Monday, June 23, 2008

Extending cut-and-paste: template paste

Imagine that the clipboard contained the name of a car part and the identifier for that part

     1) black steering wheel
     2) sw_bw07

and that the user wants to put them into a destination document with the name followed by the identifier in brackets, like:

     black steering wheel (sw_bw07)

Rather than just pasting those items in then adding the brackets around the identifier, you could use a template paste to specify you want to paste the first item followed by a space then the second item enclosed in brackets.

Effectively, you'd enter (where an underscore is used to represent a space)

     ctrl(+shift) v t #1_(#2)

the 't' says you want a template paste. Following the 't' is the specification of the template: paste the first item on the clipboard followed by a space, an opening bracket, the second item on the clipboard then a closing bracket.

If you break that up into the individual keystrokes, what the user actually types is

     ctrl(+shift) v t # 1 _ ( # 2 )

Because the '#' has a special meaning (used to refer to items on the clipboard), if you wanted to include a literal '#' in the text, you'd have to type '\#'.

With paste commands, if you don't specify a specific position on the clipboard the last position is assumed.
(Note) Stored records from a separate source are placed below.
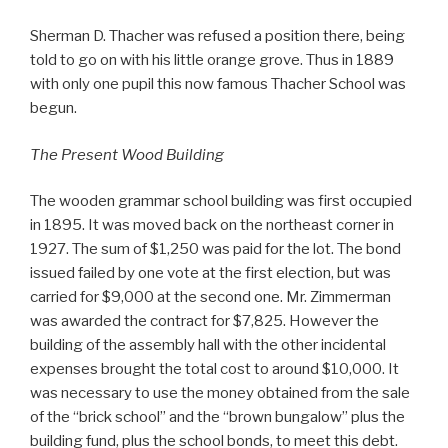
Sherman D. Thacher was refused a position there, being
told to go on with his little orange grove. Thus in 1889
with only one pupil this now famous Thacher School was
begun.
The Present Wood Building
The wooden grammar school building was first occupied
in 1895. It was moved back on the northeast corner in
1927. The sum of $1,250 was paid for the lot. The bond
issued failed by one vote at the first election, but was
carried for $9,000 at the second one. Mr. Zimmerman
was awarded the contract for $7,825. However the
building of the assembly hall with the other incidental
expenses brought the total cost to around $10,000. It
was necessary to use the money obtained from the sale
of the “brick school” and the “brown bungalow” plus the
building fund, plus the school bonds, to meet this debt.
So to template paste the item in the last clipboard position with brackets on either side of it, you could type

     ctrl(+shift) v t ( # )

That is, you can have an anonymous item reference. It is possible to have multiple anonymous item references. The idea behind how they are parsed is that the further right an item is on the clipboard, the more likely (it's assumed) it is to be more recently entered. And it's assumed you want to fill the '#'s in the template in the order they've been added (that is, from left to right, starting at the position such that the last item in the template is the last item in the clipboard).

So if you had four items on the clipboard and the last two were a part name and a part identifier, and you wanted to paste it like before with the part name followed by a space then the identifier in brackets, you could type

     ctrl(+shift) v t # _ ( # )

The rightmost # is taken as referring to the last item on the clipboard, and the next rightmost # the second last item on the clipboard, the third last # the third last item on the board, and so on. Just specifying the '#' items without explicitly specifying the positions is just a shortcut, and what I've outlined is just my current thinking about how that might best work.

What if the template refers to more items than are in the clipboard? The same principle applies. The missing items are still to be filled in, so they are "more recent". That means that if there are three items in the template

     ctrl(+shift) v t # , _ # ( # )

but only two in the clipboard

then the third template item is still to be filled on. The second item is taken as the second on the clipboard, and the first the first on the clipboard.

then since there are only two items it'd paste

     item1, item2 ()

Handling (the various cases of) anonymous references to clipboard items is really about shortcuts. What I've described is just my current thinking about what'd be the most convenient default behaviour. You'd really need experience with template pastes to see how it was.

I suspect you'd soon enough pick up the way these default cases work. With cut and paste you've got fairly immediate feedback and you can always undo things if it's not what you want.

(You might have picked up that you could implement the functionality of a join paste with a template paste. But I think that the join paste is such a common pattern that it makes sense to have a specific command for it).